09th Aug2013

Panel Discussion #016 with Mark, not Jack

by Mark Allen

I’m sort of technically on holiday this week after moving house and starting a new job (y’know, one that doesn’t involve free comics and lets me buy luxuries like bread and loo roll) last week, which is why things have been a little behind with this column. My contribution’s a round-up session for the most part, though as you’ll see I got a bit carried away with The Wake. Why aren’t you reading that book yet, btw?

No-Jack-Comics

July 31st

X-Men Legacy is still great, and while issue #14’s reality-bending, terrorism-baiting shenanigans do little to endear MI13’s Pete Wisdom to our lovable anti-hero David, it makes for some pretty damn inventive comics.

FF #10 turns last issue’s structure on its head, with the book’s younger cast driving the plot forward in as cathartically angsty a fashion as that book’s cover would suggest while the adult members of the Future Foundation go on an incredibly nudge-winking PR adventure with the comic’s creators and is a hair’s breadth away from getting too cute for its own good, but Fraction and the Allreds pull it off yet again.

X-Men #3 concludes the highly hyped all-girl X-book’s first arc with a bang that to me came a little too soon. From how the series began I was hoping for a bit more of a character study rather than the in-and-out proceduralism that we get from Wood’s plotting in this issue that seems more in keeping with something like Warren Ellis’ Global Frequency – which is by no means an unfavourable comparison, but I think with firmly established characters like Storm, Kitty Pryde and Rogue we can let them breathe a little rather than relying on the unstoppable juggernaut of high-stakes plotting to keep us invested. That said, I’m about to totally contradict myself by saying there’s a lovely moment between Jubilee and her infant charge that near-enough had me welling up, and Olivier Coipel deserves every accolade for giving said baby – what is usually more or less a human prop – all the charisma and expressiveness of a fully-realised character. Which is more than Lost could do with a real-life baby.

The Wake #3, Scott Snyder, Sean Murphy, Vertigo

Boy, this book really throws you in at the deep end, if you’ll excuse the pun. I love its use of unexplained flashbacks to far-flung times and places – in issue #1, a waterlogged Earth some 100 years hence; in this, Mars 3.8 billion years ago. Few have a clear relationship to the main present-day story (which is more or less Alien with a merman, at least until the end of this issue, when it gets a bit more Aliens) but are made so tantalising by Snyder and Murphy that they feel more like uncovered pieces of a gigantic puzzle rather than irritating teases.

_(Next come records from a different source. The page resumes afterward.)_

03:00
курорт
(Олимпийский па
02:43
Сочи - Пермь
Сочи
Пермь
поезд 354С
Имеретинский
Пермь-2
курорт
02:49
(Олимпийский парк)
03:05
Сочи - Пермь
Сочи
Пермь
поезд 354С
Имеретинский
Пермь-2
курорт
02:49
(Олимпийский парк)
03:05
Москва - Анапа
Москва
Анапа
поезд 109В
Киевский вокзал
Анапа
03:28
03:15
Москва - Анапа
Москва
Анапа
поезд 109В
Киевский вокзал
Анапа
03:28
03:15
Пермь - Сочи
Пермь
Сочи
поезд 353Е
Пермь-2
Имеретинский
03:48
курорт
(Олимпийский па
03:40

One other thing: The Wake is a master of exposition. There’s a hell of a lot of talk about the frequencies of whale songs and the backstory of certain key plot elements but it’s simply presented in captions over panels that move the story and the characters forward figuratively and physically – which is exactly what’s needed to keep up the pace of this issue. It’s pretty well chock-full of action and shocking moments, and even two or three pages of the lead monologuing to a room of silent witnesses would have brought that train crashing to a halt, so I tip my hat to Messrs Snyder and Murphy.